▶ [What to produce]
Rewrite the entire listing below as a Markdown table with the columns Row and Text, giving each line its own numbered row and skipping blank lines. Leave the pictures out of the table.

▶ [Source material]
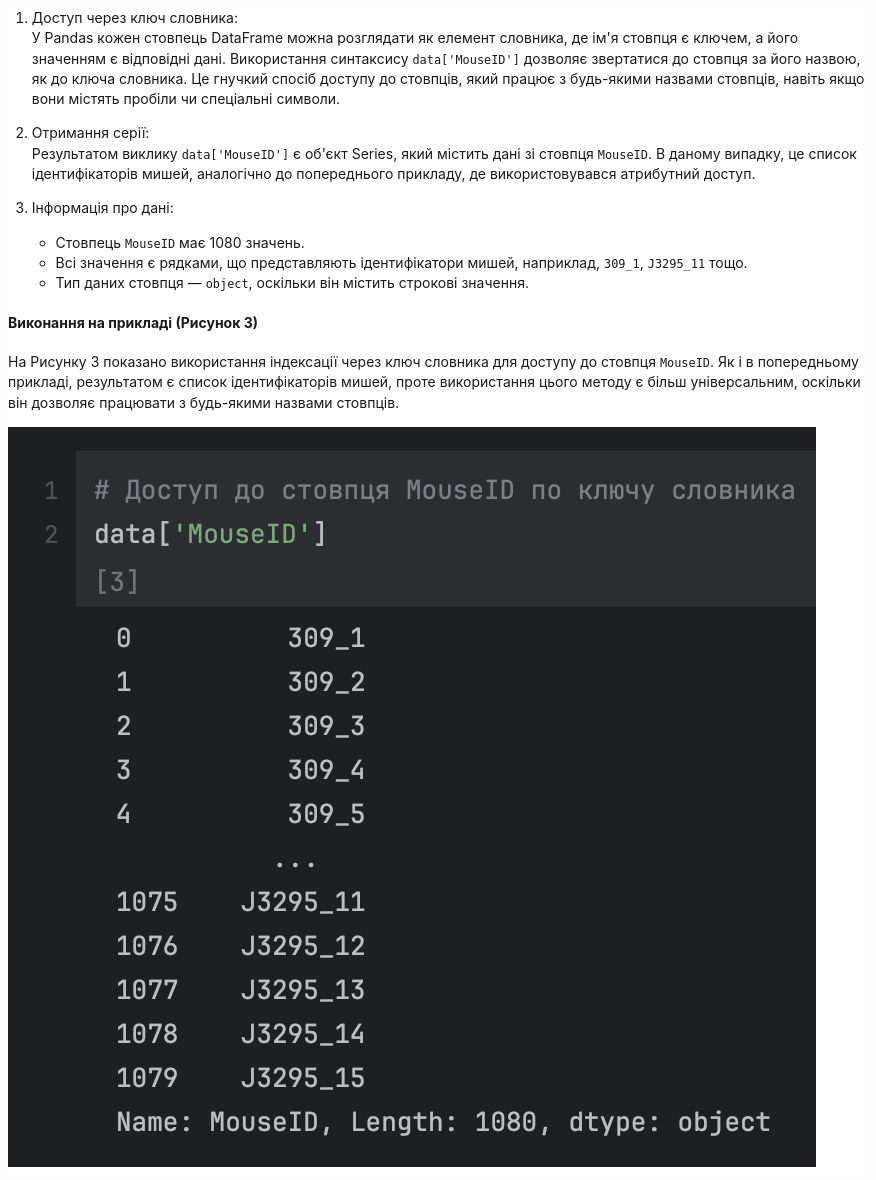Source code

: 1. Доступ через ключ словника:  
   У Pandas кожен стовпець DataFrame можна розглядати як елемент словника, де ім'я стовпця є ключем, а його значенням є відповідні дані. Використання синтаксису `data['MouseID']` дозволяє звертатися до стовпця за його назвою, як до ключа словника. Це гнучкий спосіб доступу до стовпців, який працює з будь-якими назвами стовпців, навіть якщо вони містять пробіли чи спеціальні символи.

2. Отримання серії:  
   Результатом виклику `data['MouseID']` є об'єкт Series, який містить дані зі стовпця `MouseID`. В даному випадку, це список ідентифікаторів мишей, аналогічно до попереднього прикладу, де використовувався атрибутний доступ.

3. Інформація про дані:  
   - Стовпець `MouseID` має 1080 значень.
   - Всі значення є рядками, що представляють ідентифікатори мишей, наприклад, `309_1`, `J3295_11` тощо.
   - Тип даних стовпця — `object`, оскільки він містить строкові значення.

#### Виконання на прикладі (Рисунок 3)

На Рисунку 3 показано використання індексації через ключ словника для доступу до стовпця `MouseID`. Як і в попередньому прикладі, результатом є список ідентифікаторів мишей, проте використання цього методу є більш універсальним, оскільки він дозволяє працювати з будь-якими назвами стовпців.

![Рисунок 3 - Доступ до стовпця MouseID через ключ словника](image-3.png)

▶ [Written answer]
| Row | Text |
|---|---|
| 1 | Source code |
| 2 | : 1. Доступ через ключ словника:   |
| 3 |    У Pandas кожен стовпець DataFrame можна розглядати як елемент словника, де ім'я стовпця є ключем, а його значенням є відповідні дані. Використання синтаксису `data['MouseID']` дозволяє звертатися до стовпця за його назвою, як до ключа словника. Це гнучкий спосіб доступу до стовпців, який працює з будь-якими назвами стовпців, навіть якщо вони містять пробіли чи спеціальні символи. |
| 4 | 2. Отримання серії:   |
| 5 |    Результатом виклику `data['MouseID']` є об'єкт Series, який містить дані зі стовпця `MouseID`. В даному випадку, це список ідентифікаторів мишей, аналогічно до попереднього прикладу, де використовувався атрибутний доступ. |
| 6 | 3. Інформація про дані:   |
| 7 |    - Стовпець `MouseID` має 1080 значень. |
| 8 |    - Всі значення є рядками, що представляють ідентифікатори мишей, наприклад, `309_1`, `J3295_11` тощо. |
| 9 |    - Тип даних стовпця — `object`, оскільки він містить строкові значення. |
| 10 | #### Виконання на прикладі (Рисунок 3) |
| 11 | На Рисунку 3 показано використання індексації через ключ словника для доступу до стовпця `MouseID`. Як і в попередньому прикладі, результатом є список ідентифікаторів мишей, проте використання цього методу є більш універсальним, оскільки він дозволяє працювати з будь-якими назвами стовпців. |
| 12 | ![Рисунок 3 - Доступ до стовпця MouseID через ключ словника](image-3.png) |